→ **DIRECTIONS FOR THIS TASK**: Output each record in full, exactly as it stands.

Source texts of formatted documents:
■ ■ ■ ■ ■ ■ ■

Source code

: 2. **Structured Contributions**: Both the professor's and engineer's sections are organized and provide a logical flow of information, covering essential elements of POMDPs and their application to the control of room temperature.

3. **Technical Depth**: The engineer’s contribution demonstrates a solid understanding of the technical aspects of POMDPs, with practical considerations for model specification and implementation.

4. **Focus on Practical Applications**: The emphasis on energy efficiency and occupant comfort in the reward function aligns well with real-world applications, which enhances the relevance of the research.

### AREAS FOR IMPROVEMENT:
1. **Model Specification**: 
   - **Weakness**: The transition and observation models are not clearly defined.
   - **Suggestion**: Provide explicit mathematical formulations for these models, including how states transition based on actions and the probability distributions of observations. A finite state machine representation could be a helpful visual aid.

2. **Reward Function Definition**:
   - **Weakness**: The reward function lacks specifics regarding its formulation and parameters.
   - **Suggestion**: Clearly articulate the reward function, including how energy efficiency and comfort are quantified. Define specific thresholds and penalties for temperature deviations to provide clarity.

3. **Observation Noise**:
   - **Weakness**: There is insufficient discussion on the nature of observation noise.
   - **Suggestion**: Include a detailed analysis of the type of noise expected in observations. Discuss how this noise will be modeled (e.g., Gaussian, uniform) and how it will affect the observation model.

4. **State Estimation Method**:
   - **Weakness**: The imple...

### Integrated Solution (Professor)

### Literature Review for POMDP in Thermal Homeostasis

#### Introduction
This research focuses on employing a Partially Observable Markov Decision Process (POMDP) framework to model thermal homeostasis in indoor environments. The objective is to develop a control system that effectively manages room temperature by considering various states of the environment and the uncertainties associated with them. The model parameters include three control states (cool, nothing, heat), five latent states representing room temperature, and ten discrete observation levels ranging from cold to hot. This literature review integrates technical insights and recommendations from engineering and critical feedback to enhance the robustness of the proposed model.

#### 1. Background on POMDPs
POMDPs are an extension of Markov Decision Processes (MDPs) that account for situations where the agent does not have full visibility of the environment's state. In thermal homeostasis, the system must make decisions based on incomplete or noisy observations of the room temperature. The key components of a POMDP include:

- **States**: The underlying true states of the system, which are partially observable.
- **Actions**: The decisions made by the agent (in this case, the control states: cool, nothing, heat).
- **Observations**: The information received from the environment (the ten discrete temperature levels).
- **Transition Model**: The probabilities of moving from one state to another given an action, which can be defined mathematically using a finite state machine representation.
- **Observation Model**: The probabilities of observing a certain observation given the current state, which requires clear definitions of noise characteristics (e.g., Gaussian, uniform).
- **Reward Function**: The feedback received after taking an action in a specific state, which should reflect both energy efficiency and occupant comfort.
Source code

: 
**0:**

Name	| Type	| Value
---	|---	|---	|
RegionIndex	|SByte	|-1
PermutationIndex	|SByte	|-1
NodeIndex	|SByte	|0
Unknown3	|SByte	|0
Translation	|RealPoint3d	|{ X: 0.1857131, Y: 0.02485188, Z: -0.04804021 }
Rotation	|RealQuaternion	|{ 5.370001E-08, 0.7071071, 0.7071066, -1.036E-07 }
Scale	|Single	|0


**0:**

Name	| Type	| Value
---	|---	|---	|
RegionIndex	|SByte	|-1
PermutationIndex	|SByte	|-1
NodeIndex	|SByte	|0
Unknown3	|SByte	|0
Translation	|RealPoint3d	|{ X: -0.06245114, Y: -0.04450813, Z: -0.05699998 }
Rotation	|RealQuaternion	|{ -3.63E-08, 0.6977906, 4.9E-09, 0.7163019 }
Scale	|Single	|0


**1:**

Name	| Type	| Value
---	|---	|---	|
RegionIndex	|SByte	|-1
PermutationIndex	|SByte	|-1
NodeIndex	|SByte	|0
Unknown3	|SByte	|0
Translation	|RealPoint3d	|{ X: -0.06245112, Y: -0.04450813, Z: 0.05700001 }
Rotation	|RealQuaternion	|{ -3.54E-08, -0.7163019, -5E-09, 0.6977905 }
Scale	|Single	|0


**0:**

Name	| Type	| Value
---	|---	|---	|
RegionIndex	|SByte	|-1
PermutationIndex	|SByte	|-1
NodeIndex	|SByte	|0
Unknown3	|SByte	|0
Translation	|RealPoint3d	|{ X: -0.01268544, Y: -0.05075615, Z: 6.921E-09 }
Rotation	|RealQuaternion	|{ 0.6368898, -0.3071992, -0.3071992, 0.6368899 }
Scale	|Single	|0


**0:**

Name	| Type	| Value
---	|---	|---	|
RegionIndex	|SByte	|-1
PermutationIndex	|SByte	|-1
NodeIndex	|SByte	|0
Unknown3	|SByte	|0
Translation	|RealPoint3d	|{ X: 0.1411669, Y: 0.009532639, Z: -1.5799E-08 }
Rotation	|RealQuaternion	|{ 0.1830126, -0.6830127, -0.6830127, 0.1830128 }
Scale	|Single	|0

■ ■ ■ ■ ■ ■ ■

→ **RESPONSE AREA**:
Source code

: 2. **Structured Contributions**: Both the professor's and engineer's sections are organized and provide a logical flow of information, covering essential elements of POMDPs and their application to the control of room temperature.

3. **Technical Depth**: The engineer’s contribution demonstrates a solid understanding of the technical aspects of POMDPs, with practical considerations for model specification and implementation.

4. **Focus on Practical Applications**: The emphasis on energy efficiency and occupant comfort in the reward function aligns well with real-world applications, which enhances the relevance of the research.

### AREAS FOR IMPROVEMENT:
1. **Model Specification**: 
   - **Weakness**: The transition and observation models are not clearly defined.
   - **Suggestion**: Provide explicit mathematical formulations for these models, including how states transition based on actions and the probability distributions of observations. A finite state machine representation could be a helpful visual aid.

2. **Reward Function Definition**:
   - **Weakness**: The reward function lacks specifics regarding its formulation and parameters.
   - **Suggestion**: Clearly articulate the reward function, including how energy efficiency and comfort are quantified. Define specific thresholds and penalties for temperature deviations to provide clarity.

3. **Observation Noise**:
   - **Weakness**: There is insufficient discussion on the nature of observation noise.
   - **Suggestion**: Include a detailed analysis of the type of noise expected in observations. Discuss how this noise will be modeled (e.g., Gaussian, uniform) and how it will affect the observation model.

4. **State Estimation Method**:
   - **Weakness**: The imple...

### Integrated Solution (Professor)

### Literature Review for POMDP in Thermal Homeostasis

#### Introduction
This research focuses on employing a Partially Observable Markov Decision Process (POMDP) framework to model thermal homeostasis in indoor environments. The objective is to develop a control system that effectively manages room temperature by considering various states of the environment and the uncertainties associated with them. The model parameters include three control states (cool, nothing, heat), five latent states representing room temperature, and ten discrete observation levels ranging from cold to hot. This literature review integrates technical insights and recommendations from engineering and critical feedback to enhance the robustness of the proposed model.

#### 1. Background on POMDPs
POMDPs are an extension of Markov Decision Processes (MDPs) that account for situations where the agent does not have full visibility of the environment's state. In thermal homeostasis, the system must make decisions based on incomplete or noisy observations of the room temperature. The key components of a POMDP include:

- **States**: The underlying true states of the system, which are partially observable.
- **Actions**: The decisions made by the agent (in this case, the control states: cool, nothing, heat).
- **Observations**: The information received from the environment (the ten discrete temperature levels).
- **Transition Model**: The probabilities of moving from one state to another given an action, which can be defined mathematically using a finite state machine representation.
- **Observation Model**: The probabilities of observing a certain observation given the current state, which requires clear definitions of noise characteristics (e.g., Gaussian, uniform).
- **Reward Function**: The feedback received after taking an action in a specific state, which should reflect both energy efficiency and occupant comfort.
Source code

: 
**0:**

Name	| Type	| Value
---	|---	|---	|
RegionIndex	|SByte	|-1
PermutationIndex	|SByte	|-1
NodeIndex	|SByte	|0
Unknown3	|SByte	|0
Translation	|RealPoint3d	|{ X: 0.1857131, Y: 0.02485188, Z: -0.04804021 }
Rotation	|RealQuaternion	|{ 5.370001E-08, 0.7071071, 0.7071066, -1.036E-07 }
Scale	|Single	|0


**0:**

Name	| Type	| Value
---	|---	|---	|
RegionIndex	|SByte	|-1
PermutationIndex	|SByte	|-1
NodeIndex	|SByte	|0
Unknown3	|SByte	|0
Translation	|RealPoint3d	|{ X: -0.06245114, Y: -0.04450813, Z: -0.05699998 }
Rotation	|RealQuaternion	|{ -3.63E-08, 0.6977906, 4.9E-09, 0.7163019 }
Scale	|Single	|0


**1:**

Name	| Type	| Value
---	|---	|---	|
RegionIndex	|SByte	|-1
PermutationIndex	|SByte	|-1
NodeIndex	|SByte	|0
Unknown3	|SByte	|0
Translation	|RealPoint3d	|{ X: -0.06245112, Y: -0.04450813, Z: 0.05700001 }
Rotation	|RealQuaternion	|{ -3.54E-08, -0.7163019, -5E-09, 0.6977905 }
Scale	|Single	|0


**0:**

Name	| Type	| Value
---	|---	|---	|
RegionIndex	|SByte	|-1
PermutationIndex	|SByte	|-1
NodeIndex	|SByte	|0
Unknown3	|SByte	|0
Translation	|RealPoint3d	|{ X: -0.01268544, Y: -0.05075615, Z: 6.921E-09 }
Rotation	|RealQuaternion	|{ 0.6368898, -0.3071992, -0.3071992, 0.6368899 }
Scale	|Single	|0


**0:**

Name	| Type	| Value
---	|---	|---	|
RegionIndex	|SByte	|-1
PermutationIndex	|SByte	|-1
NodeIndex	|SByte	|0
Unknown3	|SByte	|0
Translation	|RealPoint3d	|{ X: 0.1411669, Y: 0.009532639, Z: -1.5799E-08 }
Rotation	|RealQuaternion	|{ 0.1830126, -0.6830127, -0.6830127, 0.1830128 }
Scale	|Single	|0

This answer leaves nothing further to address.